Task to carry out:
In the entries below, find the line with "9 Pearl Street, 2<sup>nd</sup>" and print exactly every line from there up to and including the line with "Committee members present", with no other lines.

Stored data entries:
* * * *
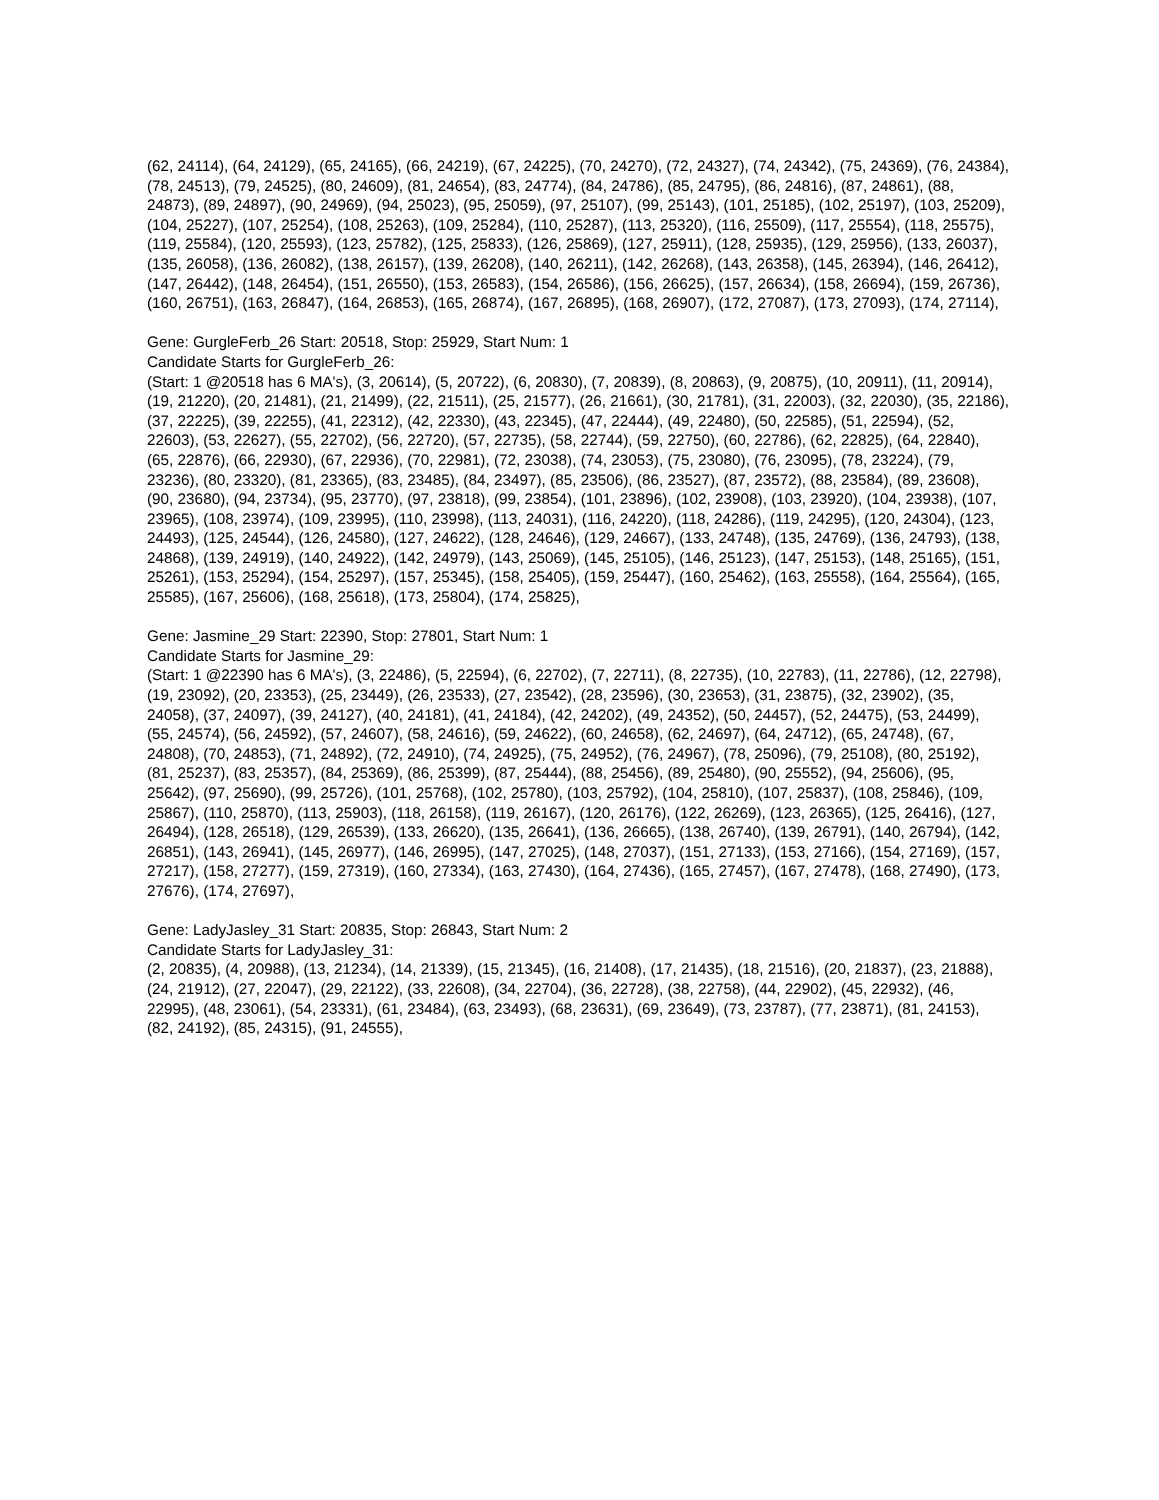(62, 24114), (64, 24129), (65, 24165), (66, 24219), (67, 24225), (70, 24270), (72, 24327), (74, 24342), (75, 24369), (76, 24384), (78, 24513), (79, 24525), (80, 24609), (81, 24654), (83, 24774), (84, 24786), (85, 24795), (86, 24816), (87, 24861), (88, 24873), (89, 24897), (90, 24969), (94, 25023), (95, 25059), (97, 25107), (99, 25143), (101, 25185), (102, 25197), (103, 25209), (104, 25227), (107, 25254), (108, 25263), (109, 25284), (110, 25287), (113, 25320), (116, 25509), (117, 25554), (118, 25575), (119, 25584), (120, 25593), (123, 25782), (125, 25833), (126, 25869), (127, 25911), (128, 25935), (129, 25956), (133, 26037), (135, 26058), (136, 26082), (138, 26157), (139, 26208), (140, 26211), (142, 26268), (143, 26358), (145, 26394), (146, 26412), (147, 26442), (148, 26454), (151, 26550), (153, 26583), (154, 26586), (156, 26625), (157, 26634), (158, 26694), (159, 26736), (160, 26751), (163, 26847), (164, 26853), (165, 26874), (167, 26895), (168, 26907), (172, 27087), (173, 27093), (174, 27114),
Gene: GurgleFerb_26 Start: 20518, Stop: 25929, Start Num: 1
Candidate Starts for GurgleFerb_26:
(Start: 1 @20518 has 6 MA's), (3, 20614), (5, 20722), (6, 20830), (7, 20839), (8, 20863), (9, 20875), (10, 20911), (11, 20914), (19, 21220), (20, 21481), (21, 21499), (22, 21511), (25, 21577), (26, 21661), (30, 21781), (31, 22003), (32, 22030), (35, 22186), (37, 22225), (39, 22255), (41, 22312), (42, 22330), (43, 22345), (47, 22444), (49, 22480), (50, 22585), (51, 22594), (52, 22603), (53, 22627), (55, 22702), (56, 22720), (57, 22735), (58, 22744), (59, 22750), (60, 22786), (62, 22825), (64, 22840), (65, 22876), (66, 22930), (67, 22936), (70, 22981), (72, 23038), (74, 23053), (75, 23080), (76, 23095), (78, 23224), (79, 23236), (80, 23320), (81, 23365), (83, 23485), (84, 23497), (85, 23506), (86, 23527), (87, 23572), (88, 23584), (89, 23608), (90, 23680), (94, 23734), (95, 23770), (97, 23818), (99, 23854), (101, 23896), (102, 23908), (103, 23920), (104, 23938), (107, 23965), (108, 23974), (109, 23995), (110, 23998), (113, 24031), (116, 24220), (118, 24286), (119, 24295), (120, 24304), (123, 24493), (125, 24544), (126, 24580), (127, 24622), (128, 24646), (129, 24667), (133, 24748), (135, 24769), (136, 24793), (138, 24868), (139, 24919), (140, 24922), (142, 24979), (143, 25069), (145, 25105), (146, 25123), (147, 25153), (148, 25165), (151, 25261), (153, 25294), (154, 25297), (157, 25345), (158, 25405), (159, 25447), (160, 25462), (163, 25558), (164, 25564), (165, 25585), (167, 25606), (168, 25618), (173, 25804), (174, 25825),
Gene: Jasmine_29 Start: 22390, Stop: 27801, Start Num: 1
Candidate Starts for Jasmine_29:
(Start: 1 @22390 has 6 MA's), (3, 22486), (5, 22594), (6, 22702), (7, 22711), (8, 22735), (10, 22783), (11, 22786), (12, 22798), (19, 23092), (20, 23353), (25, 23449), (26, 23533), (27, 23542), (28, 23596), (30, 23653), (31, 23875), (32, 23902), (35, 24058), (37, 24097), (39, 24127), (40, 24181), (41, 24184), (42, 24202), (49, 24352), (50, 24457), (52, 24475), (53, 24499), (55, 24574), (56, 24592), (57, 24607), (58, 24616), (59, 24622), (60, 24658), (62, 24697), (64, 24712), (65, 24748), (67, 24808), (70, 24853), (71, 24892), (72, 24910), (74, 24925), (75, 24952), (76, 24967), (78, 25096), (79, 25108), (80, 25192), (81, 25237), (83, 25357), (84, 25369), (86, 25399), (87, 25444), (88, 25456), (89, 25480), (90, 25552), (94, 25606), (95, 25642), (97, 25690), (99, 25726), (101, 25768), (102, 25780), (103, 25792), (104, 25810), (107, 25837), (108, 25846), (109, 25867), (110, 25870), (113, 25903), (118, 26158), (119, 26167), (120, 26176), (122, 26269), (123, 26365), (125, 26416), (127, 26494), (128, 26518), (129, 26539), (133, 26620), (135, 26641), (136, 26665), (138, 26740), (139, 26791), (140, 26794), (142, 26851), (143, 26941), (145, 26977), (146, 26995), (147, 27025), (148, 27037), (151, 27133), (153, 27166), (154, 27169), (157, 27217), (158, 27277), (159, 27319), (160, 27334), (163, 27430), (164, 27436), (165, 27457), (167, 27478), (168, 27490), (173, 27676), (174, 27697),
Gene: LadyJasley_31 Start: 20835, Stop: 26843, Start Num: 2
Candidate Starts for LadyJasley_31:
(2, 20835), (4, 20988), (13, 21234), (14, 21339), (15, 21345), (16, 21408), (17, 21435), (18, 21516), (20, 21837), (23, 21888), (24, 21912), (27, 22047), (29, 22122), (33, 22608), (34, 22704), (36, 22728), (38, 22758), (44, 22902), (45, 22932), (46, 22995), (48, 23061), (54, 23331), (61, 23484), (63, 23493), (68, 23631), (69, 23649), (73, 23787), (77, 23871), (81, 24153), (82, 24192), (85, 24315), (91, 24555),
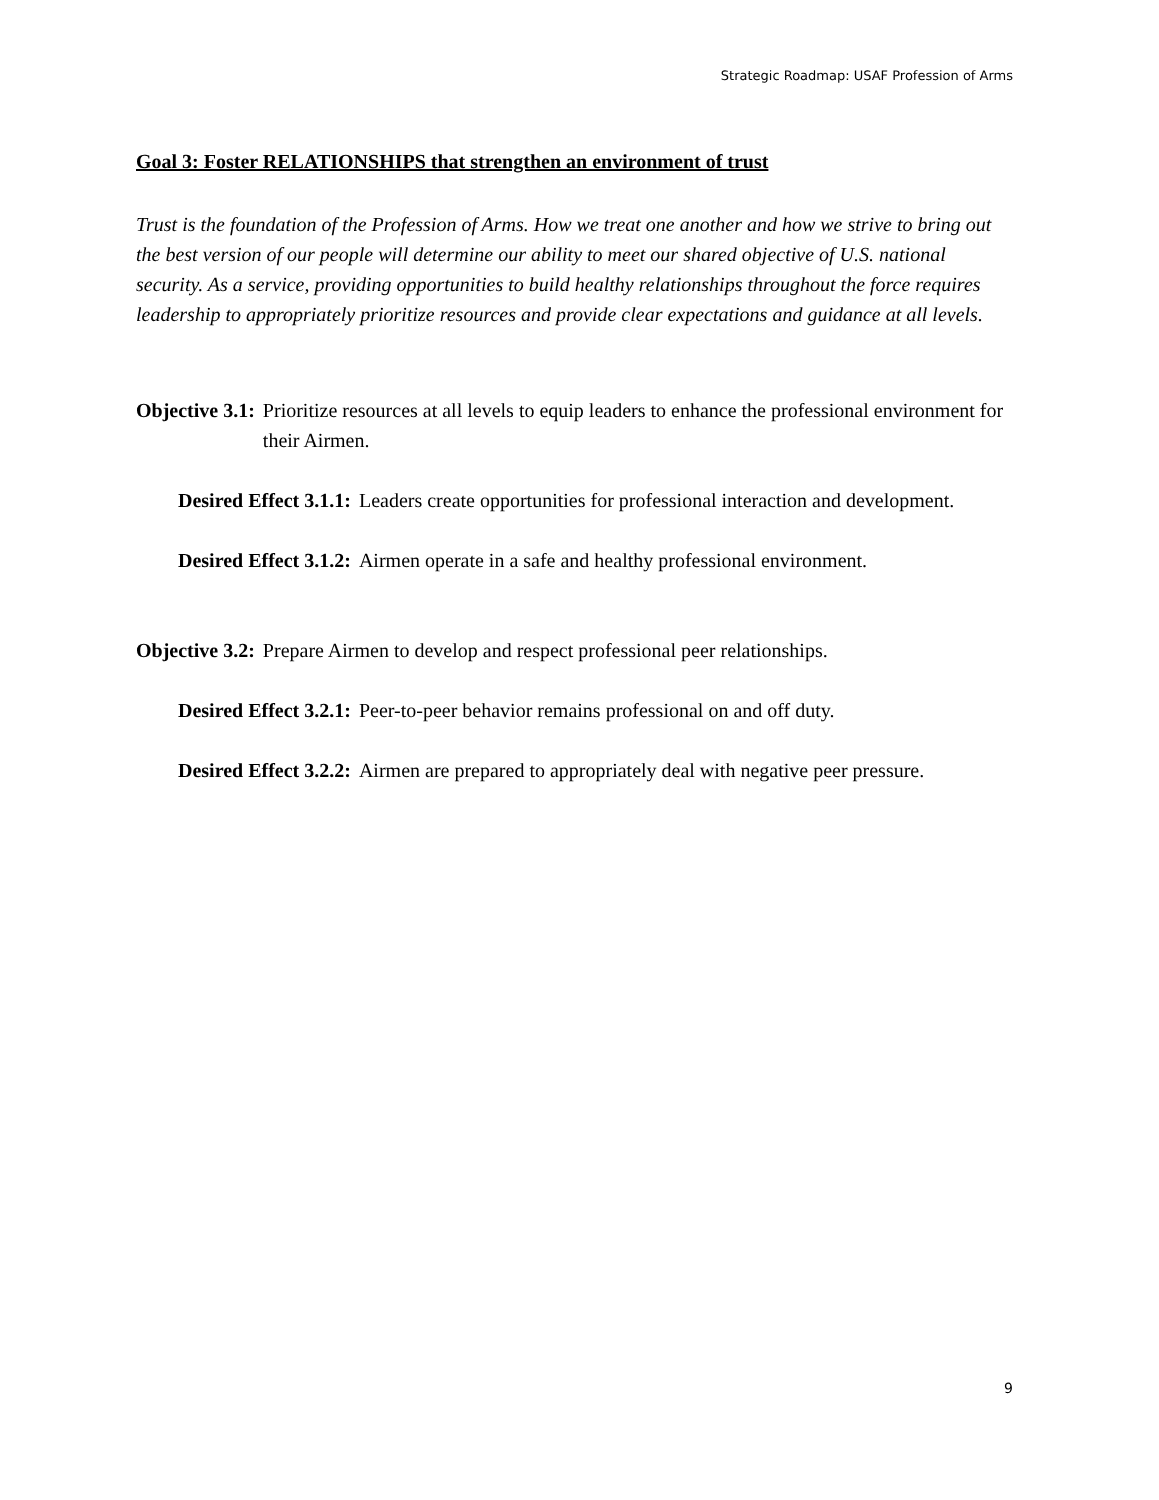Strategic Roadmap: USAF Profession of Arms
Goal 3: Foster RELATIONSHIPS that strengthen an environment of trust
Trust is the foundation of the Profession of Arms. How we treat one another and how we strive to bring out the best version of our people will determine our ability to meet our shared objective of U.S. national security. As a service, providing opportunities to build healthy relationships throughout the force requires leadership to appropriately prioritize resources and provide clear expectations and guidance at all levels.
Objective 3.1: Prioritize resources at all levels to equip leaders to enhance the professional environment for their Airmen.
Desired Effect 3.1.1: Leaders create opportunities for professional interaction and development.
Desired Effect 3.1.2: Airmen operate in a safe and healthy professional environment.
Objective 3.2: Prepare Airmen to develop and respect professional peer relationships.
Desired Effect 3.2.1: Peer-to-peer behavior remains professional on and off duty.
Desired Effect 3.2.2: Airmen are prepared to appropriately deal with negative peer pressure.
9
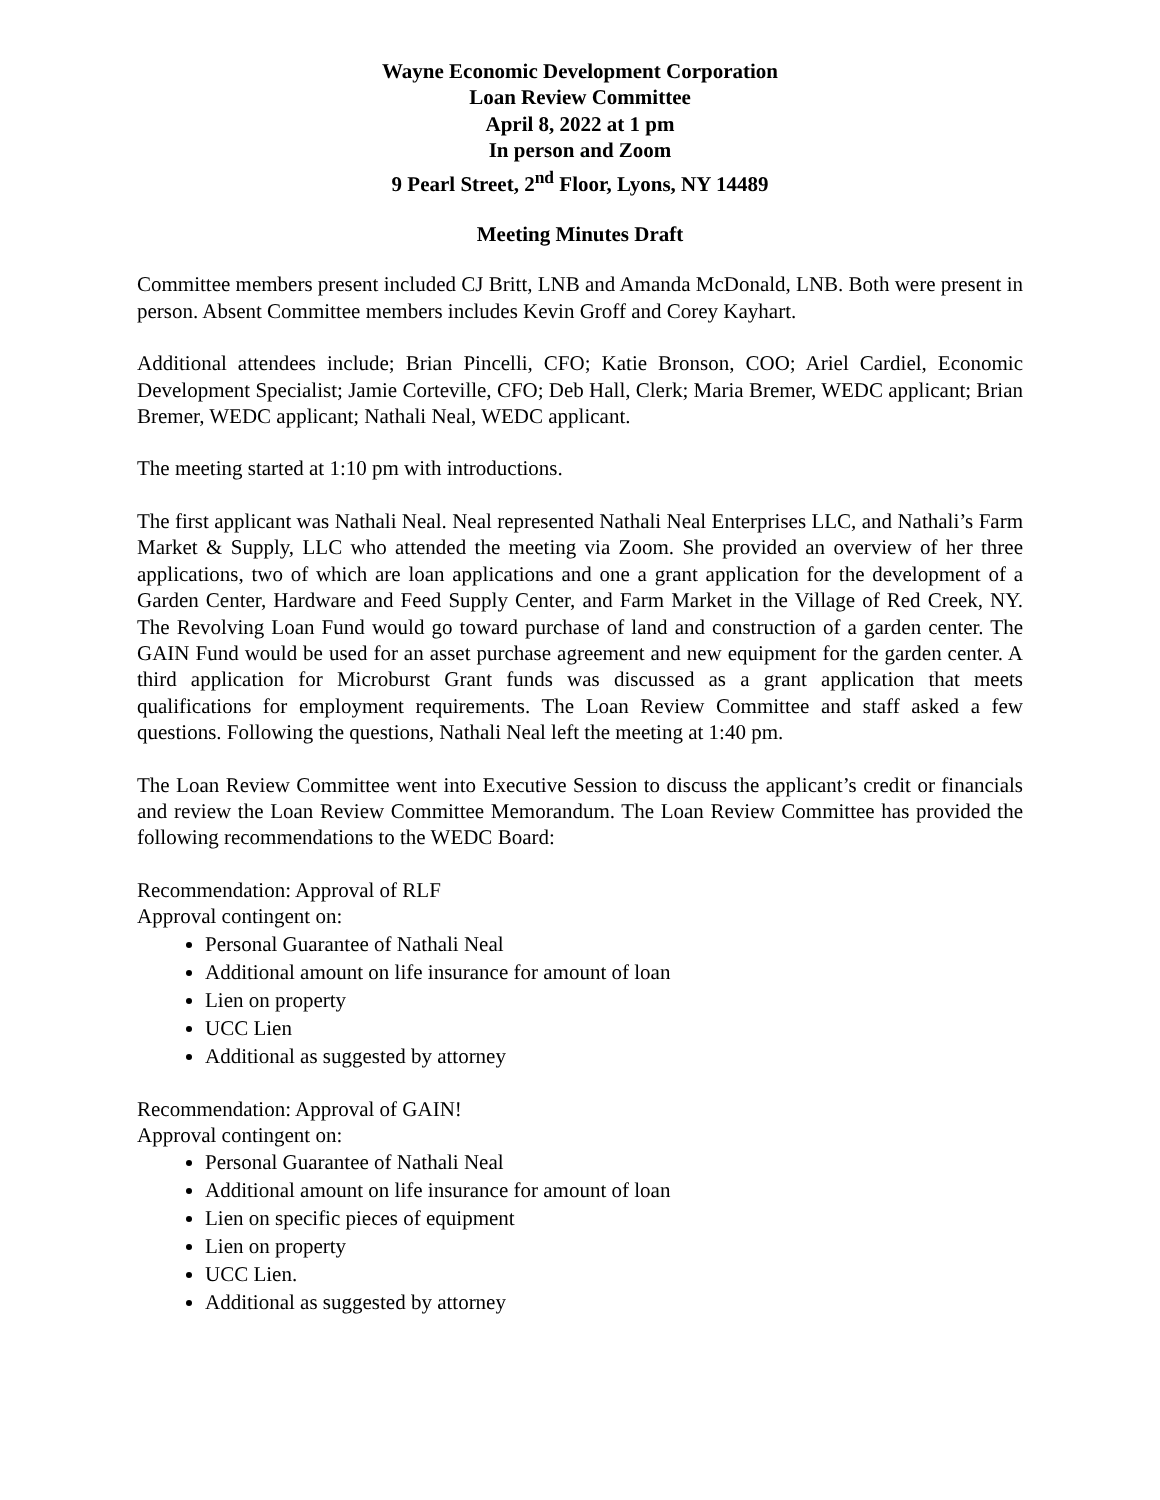Wayne Economic Development Corporation
Loan Review Committee
April 8, 2022 at 1 pm
In person and Zoom
9 Pearl Street, 2<sup>nd</sup> Floor, Lyons, NY 14489
Meeting Minutes Draft
Committee members present included CJ Britt, LNB and Amanda McDonald, LNB. Both were present in person. Absent Committee members includes Kevin Groff and Corey Kayhart.
Additional attendees include; Brian Pincelli, CFO; Katie Bronson, COO; Ariel Cardiel, Economic Development Specialist; Jamie Corteville, CFO; Deb Hall, Clerk; Maria Bremer, WEDC applicant; Brian Bremer, WEDC applicant; Nathali Neal, WEDC applicant.
The meeting started at 1:10 pm with introductions.
The first applicant was Nathali Neal. Neal represented Nathali Neal Enterprises LLC, and Nathali’s Farm Market & Supply, LLC who attended the meeting via Zoom. She provided an overview of her three applications, two of which are loan applications and one a grant application for the development of a Garden Center, Hardware and Feed Supply Center, and Farm Market in the Village of Red Creek, NY. The Revolving Loan Fund would go toward purchase of land and construction of a garden center. The GAIN Fund would be used for an asset purchase agreement and new equipment for the garden center. A third application for Microburst Grant funds was discussed as a grant application that meets qualifications for employment requirements. The Loan Review Committee and staff asked a few questions. Following the questions, Nathali Neal left the meeting at 1:40 pm.
The Loan Review Committee went into Executive Session to discuss the applicant’s credit or financials and review the Loan Review Committee Memorandum. The Loan Review Committee has provided the following recommendations to the WEDC Board:
Recommendation: Approval of RLF
Approval contingent on:
Personal Guarantee of Nathali Neal
Additional amount on life insurance for amount of loan
Lien on property
UCC Lien
Additional as suggested by attorney
Recommendation: Approval of GAIN!
Approval contingent on:
Personal Guarantee of Nathali Neal
Additional amount on life insurance for amount of loan
Lien on specific pieces of equipment
Lien on property
UCC Lien.
Additional as suggested by attorney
* * * *
Answer to this problem:
9 Pearl Street, 2<sup>nd</sup> Floor, Lyons, NY 14489
Meeting Minutes Draft
Committee members present included CJ Britt, LNB and Amanda McDonald, LNB. Both were present in person. Absent Committee members includes Kevin Groff and Corey Kayhart.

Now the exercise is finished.